JANUARY 27, 2023 (updated JANUARY 29, 2023)

The Department of Finance has published the latest in its series on SME Credit Demand Surveys which covers the period April 2022– September 2022. This survey series is currently being conducted by Behaviour and Attitudes, on behalf of the Department of Finance. It is the most comprehensive survey of SME Credit Demand in Ireland, covering over 1,500 respondents through in-depth discussions. The survey captures a full picture of the SME landscape in Ireland, with micro-enterprises, small-sized enterprises and medium-sized enterprises accurately represented as per the percentage make-up of SMEs in Ireland. The survey is conducted biannually.

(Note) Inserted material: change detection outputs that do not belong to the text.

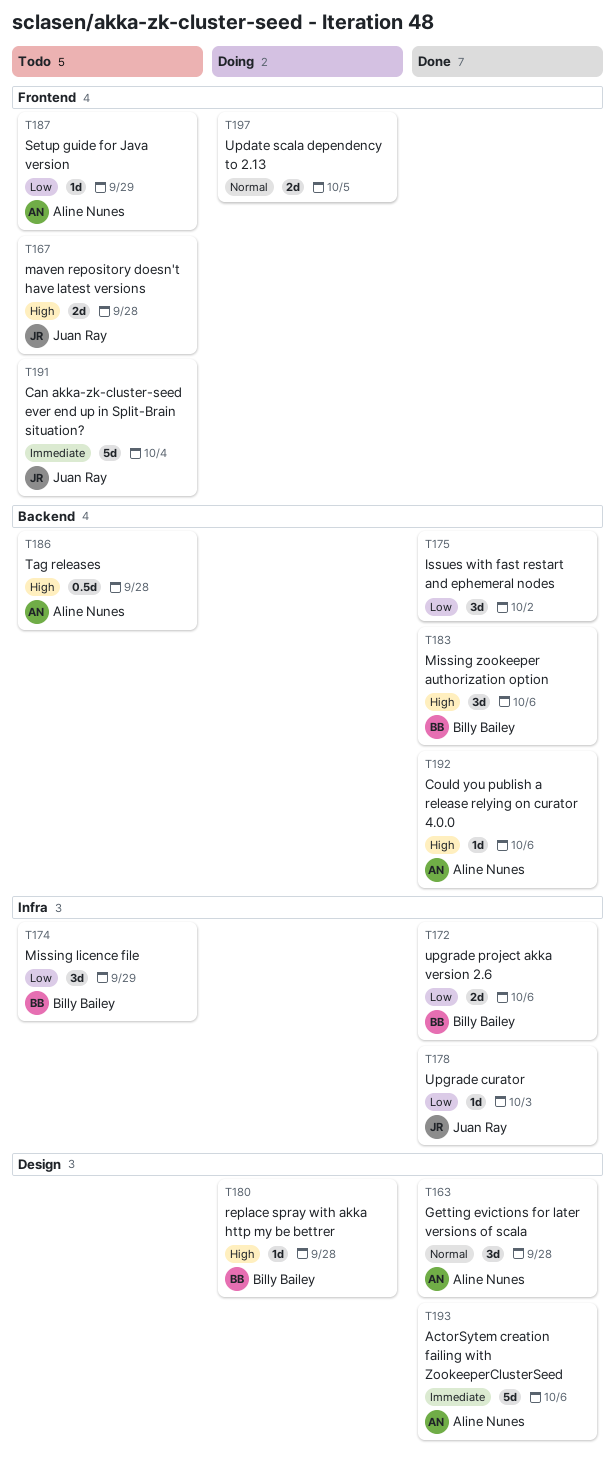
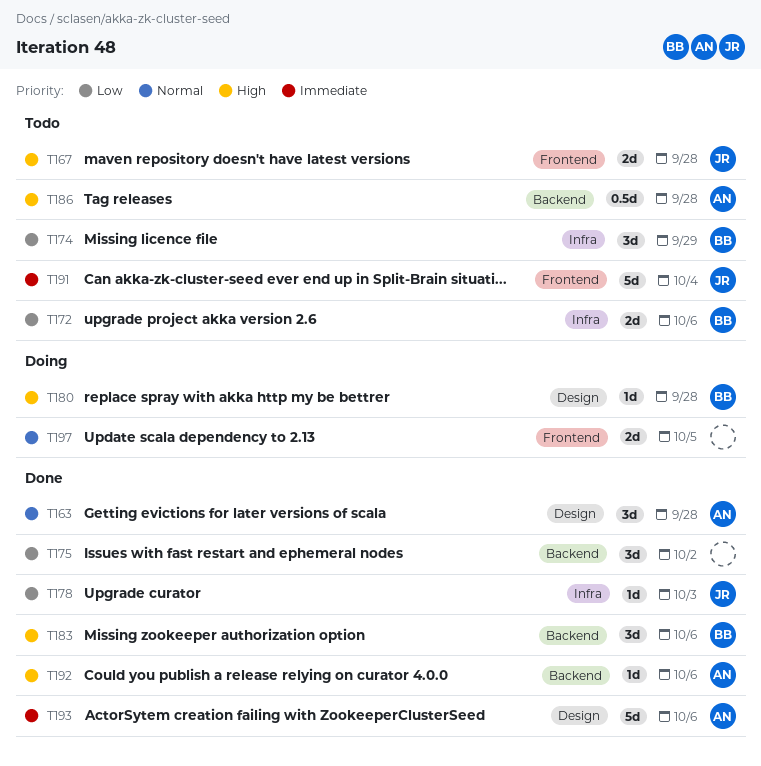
T172, status: Done -> Todo
T187: present -> none

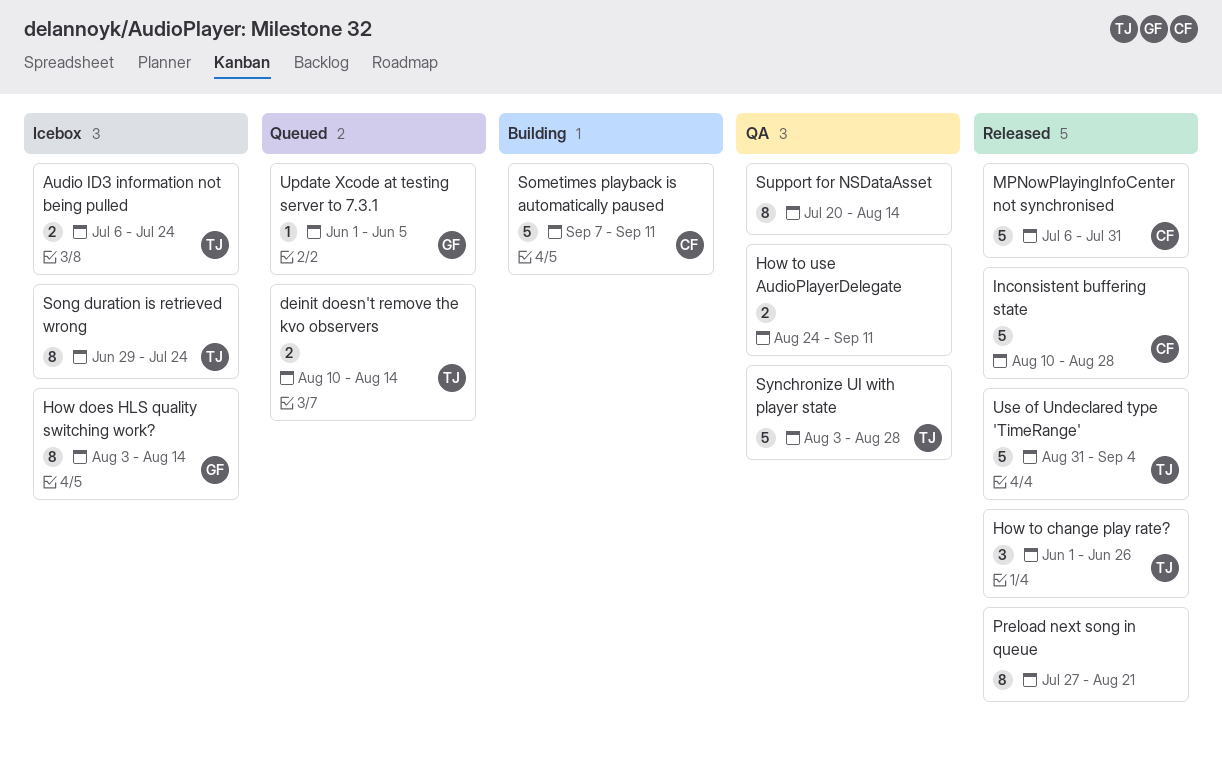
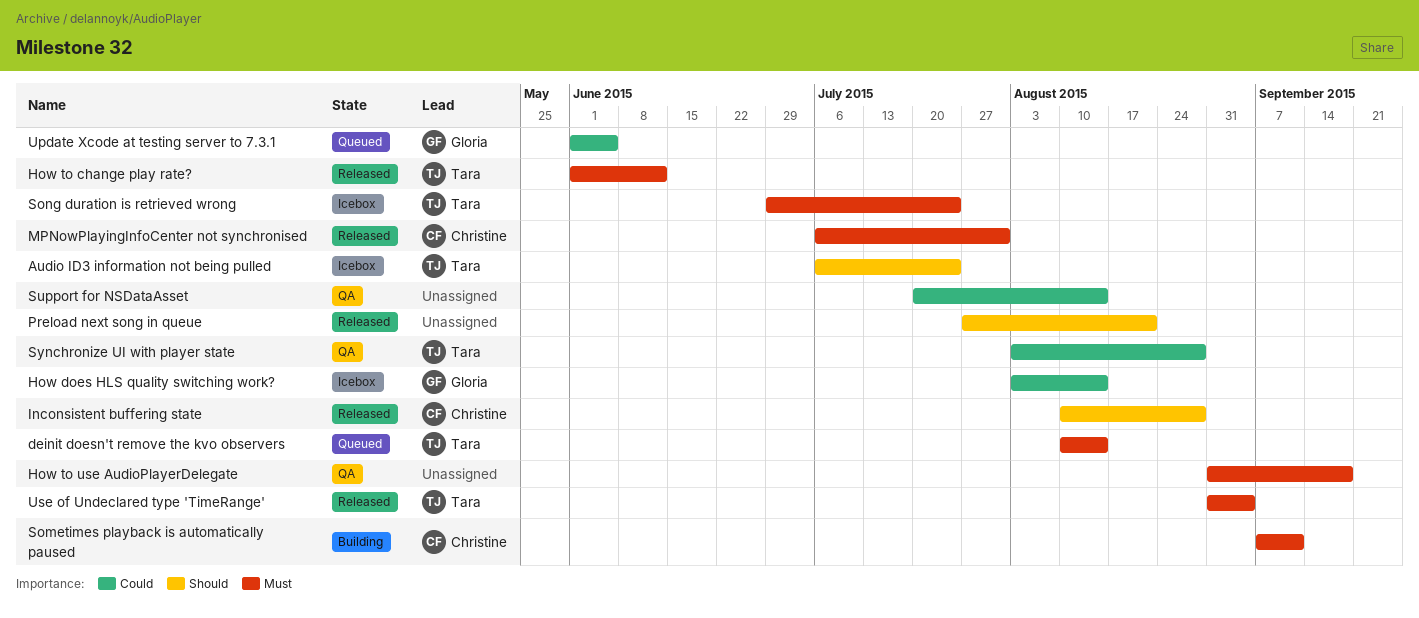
How to change play rate?, due: Jun 26 -> Jun 12
How to use AudioPlayerDelegate, start: Aug 24 -> Aug 31
How to use AudioPlayerDelegate, due: Sep 11 -> Sep 18

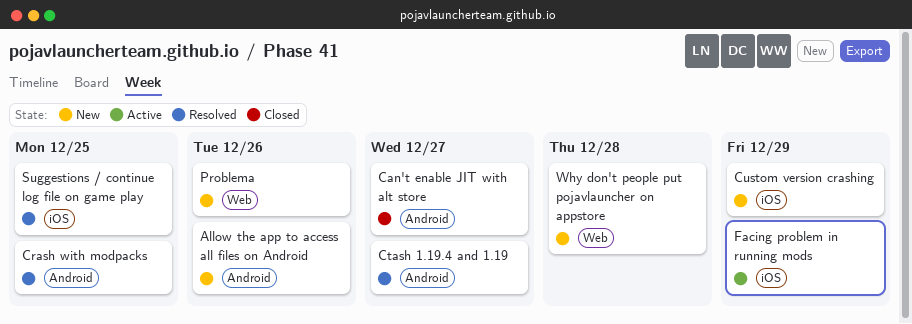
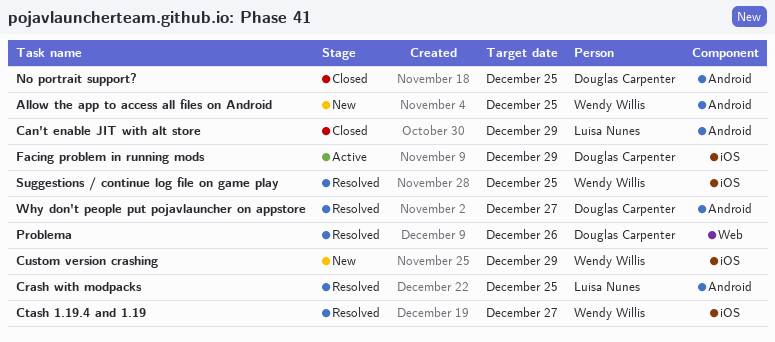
Allow the app to access all files on Android, due: Dec 26 -> Dec 25
Can't enable JIT with alt store, due: Dec 27 -> Dec 29
Ctash 1.19.4 and 1.19, label: Android -> iOS
No portrait support?: none -> present
Problema, status: New -> Resolved
Why don't people put pojavlauncher on appstore, status: New -> Resolved
Why don't people put pojavlauncher on appstore, label: Web -> Android
Why don't people put pojavlauncher on appstore, due: Dec 28 -> Dec 27

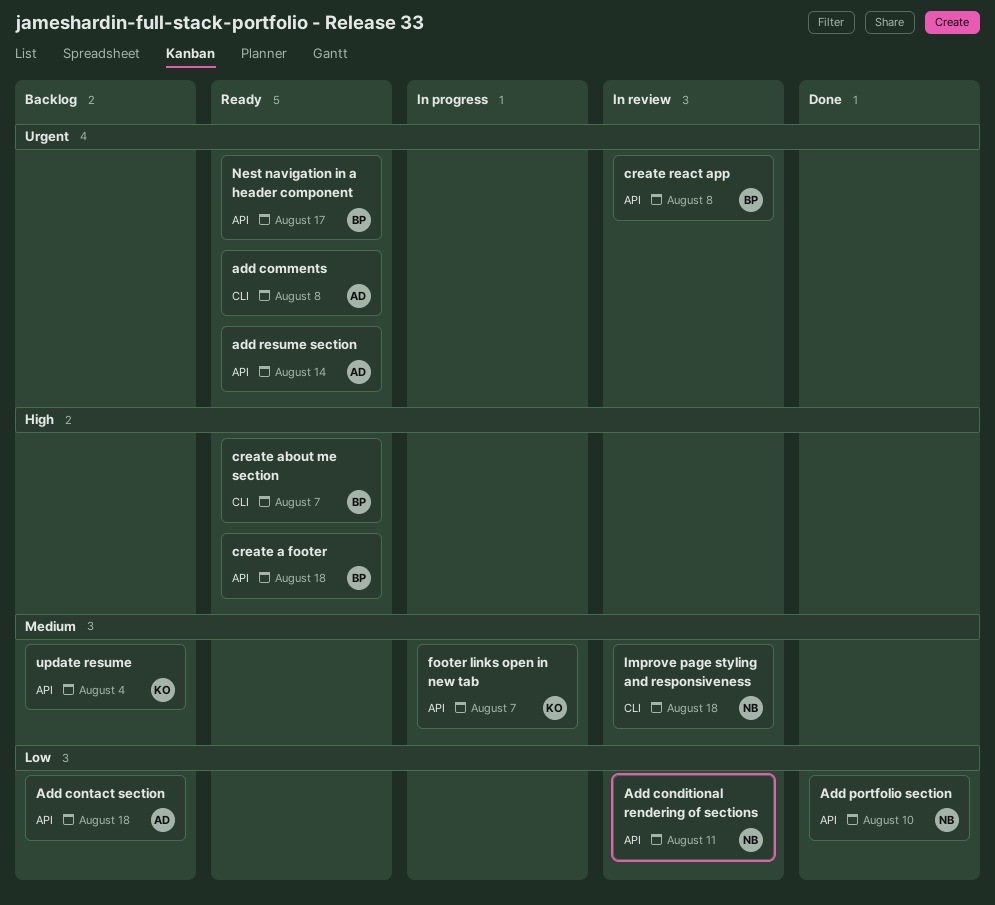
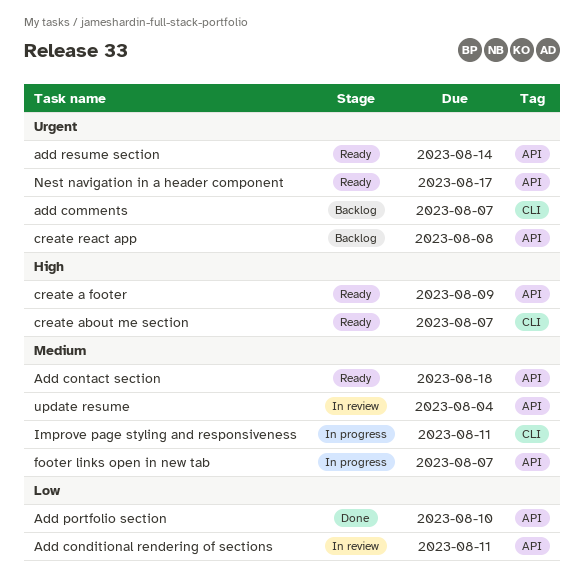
add comments, status: Ready -> Backlog
add comments, due: Aug 8 -> Aug 7
Add contact section, status: Backlog -> Ready
Add contact section, priority: Low -> Medium
create a footer, due: Aug 18 -> Aug 9
create react app, status: In review -> Backlog
Improve page styling and responsiveness, status: In review -> In progress
Improve page styling and responsiveness, due: Aug 18 -> Aug 11
update resume, status: Backlog -> In review

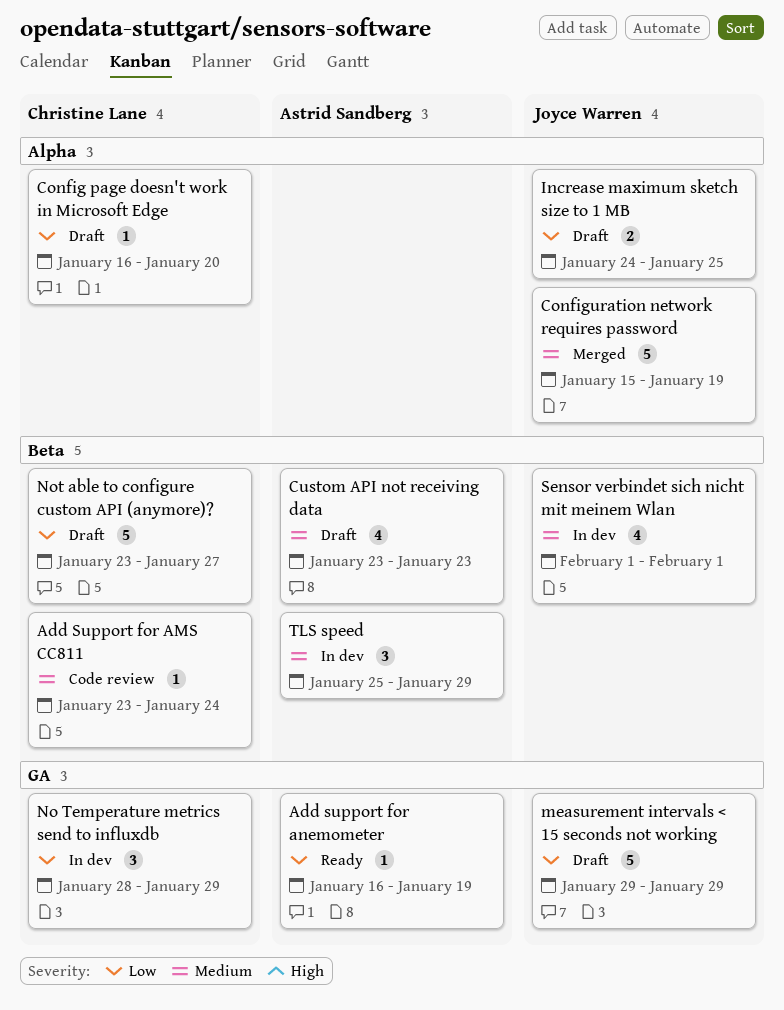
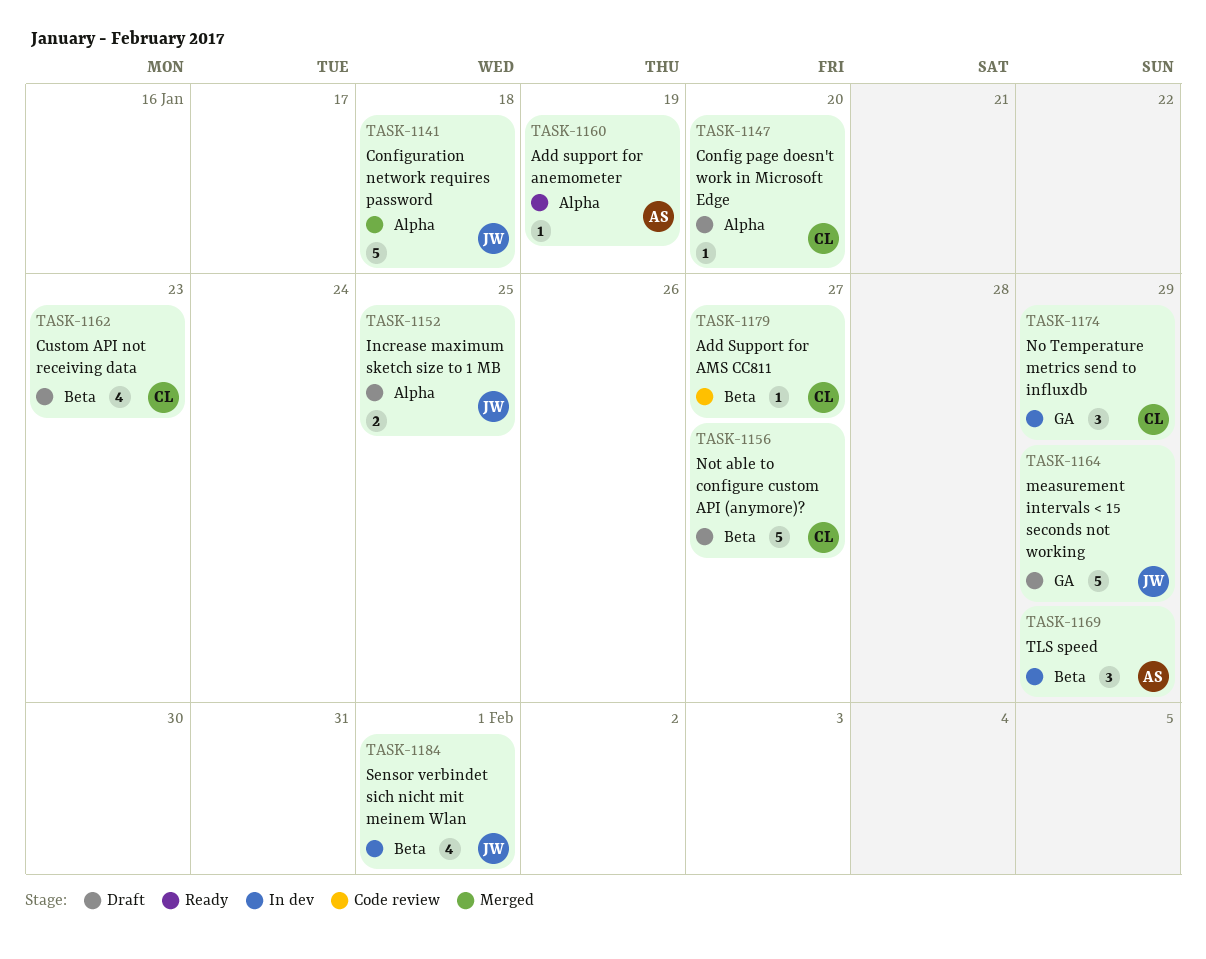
Add Support for AMS CC811, due: Jan 24 -> Jan 27
Add support for anemometer, label: GA -> Alpha
Configuration network requires password, due: Jan 19 -> Jan 18
Custom API not receiving data, owner: Astrid Sandberg -> Christine Lane

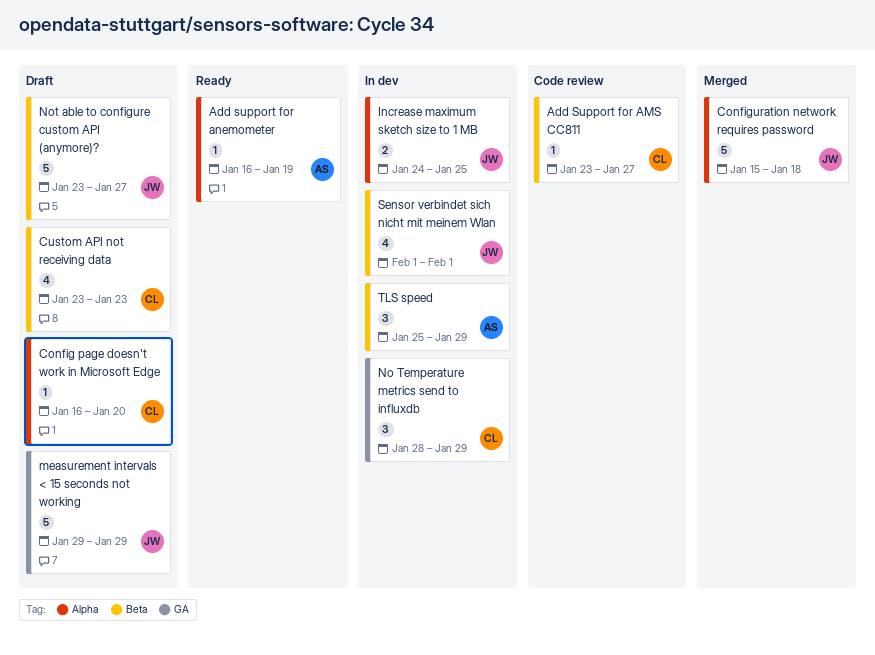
Increase maximum sketch size to 1 MB, status: Draft -> In dev
Not able to configure custom API (anymore)?, owner: CL -> JW

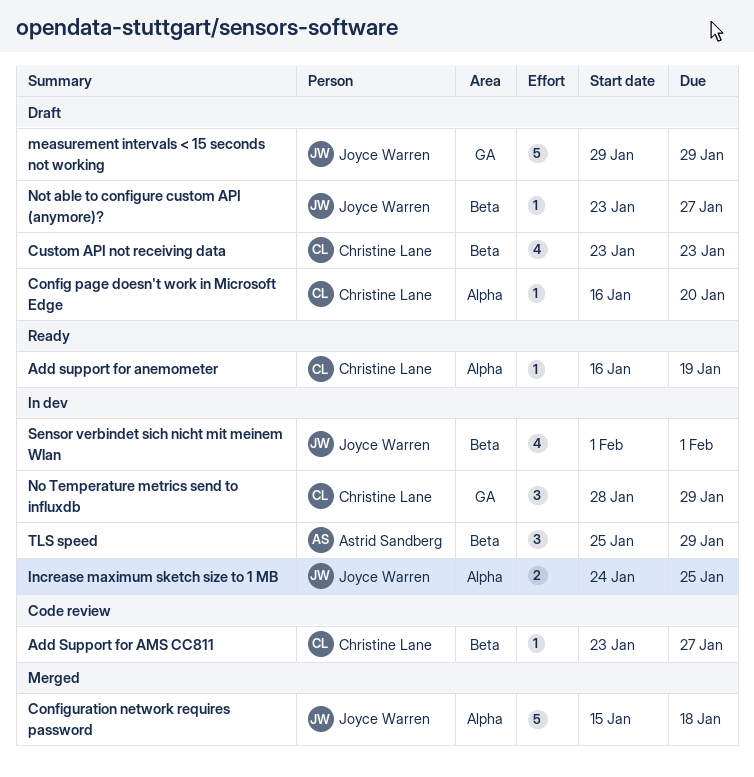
Add support for anemometer, owner: Astrid Sandberg -> Christine Lane
Not able to configure custom API (anymore)?, estimate: 5 -> 1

Throughout the report, the most recent wave of findings (referred to as September 2022) is compared with corresponding waves. This ensures that historical comparisons are being made on a like-for-like basis, taking any seasonal issues into account.

Key results include:

  • the number of SMEs that applied for bank credit was 17%
  • a total of 5% of SMEs applied for non-bank finance
  • SMEs reported that sufficient internal funds was the reason for not seeking credit for 79% of firms
  • of all businesses surveyed, 44% reported increased turnover in the six months up to September 2022, with 24% reporting a decrease. The biggest improvement was seen for the hotel and restaurant sector (78%)
  • during the six months up to and including September 2022,65% of SMEs reported profit compared to 57% in 2021. In 2022, 12% reported a loss while 22% broke even
  • the average value of a credit application for new finance was €278,915, up notably from €208,469 in September 2021. The average value of applications for renewal/restructuring of existing finance has fallen to €396,419
  • 61% of SMEs increased prices, 96% of which have done so to cover increased input costs
  • for 34% of SMEs, electricity costs are less than 21% of total energy costs. This is down from 42% on the previous wave. However, for 41% of SMEs, electricity costs are more than 60% of total energy costs. This is up from 32% on the previous wave of the survey
  • the average Irish SME had outstanding debt of just over €427,000, up from €400,000 on the previous wave
  • more than half (55%) of all SME outstanding debt was to retail banks, with the balance owed to non-bank bodies. This is down just 1% on the previous wave
  • overall 40% of SMEs have no debt with construction and business services having the lowest level of debt

On the publication of the SME Credit Demand Survey Minister for Finance Michael McGrath stated:

“I welcome the results of the latest wave of the SME Credit Demand Survey. It enables Government to gain a critical understanding of the Irish SME landscape. This in turn enables Government to develop, refine and implement policy measures to support SMEs that are critical to Ireland’s economic performance and an important source of employment across the country. For example, the survey series has provided an evidence base to help inform Government’s response in supporting SMEs facing rising energy costs and the cost of doing business via the launch of the Temporary Business Energy Support Scheme (TBESS) and the forthcoming launch of the Ukraine Credit Guarantee Scheme (UCGS) and the Growth and Sustainability Loan Scheme (GSLS). I would like to thank the businesses that partook in this survey wave.”